• _What to produce_: Could you repeat every line below exactly, skipping the images?

• _Data below_:
◆ ◆ ◆ ◆
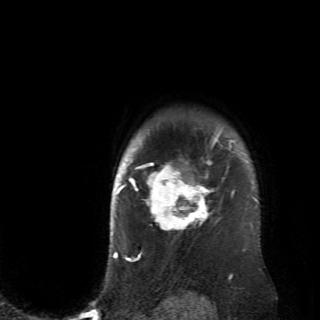
Breast MRI (dynamic contrast-enhanced), one axial slice. Slice 59 of 70 in the series (ordered by position). Cropped to one breast. Dynamic contrast-enhanced series, time point 2 of 6 at this slice position (early post-contrast). 2.6 mm slice thickness. 320 × 320 image matrix, field of view 200 × 200 mm. Female patient.
Structures marked on this image (semi-automatically segmented with operator editing):
- enhancing-tissue mask used for the functional tumour volume (all voxels passing the contrast-enhancement thresholds inside the analysis volume; usually the tumour): bounding box (x1, y1, x2, y2) in pixels: (128, 130, 235, 234)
◆ ◆ ◆ ◆
• _Response to this task_:
Breast MRI (dynamic contrast-enhanced), one axial slice. Slice 59 of 70 in the series (ordered by position). Cropped to one breast. Dynamic contrast-enhanced series, time point 2 of 6 at this slice position (early post-contrast). 2.6 mm slice thickness. 320 × 320 image matrix, field of view 200 × 200 mm. Female patient.
Structures marked on this image (semi-automatically segmented with operator editing):
- enhancing-tissue mask used for the functional tumour volume (all voxels passing the contrast-enhancement thresholds inside the analysis volume; usually the tumour): bounding box (x1, y1, x2, y2) in pixels: (128, 130, 235, 234)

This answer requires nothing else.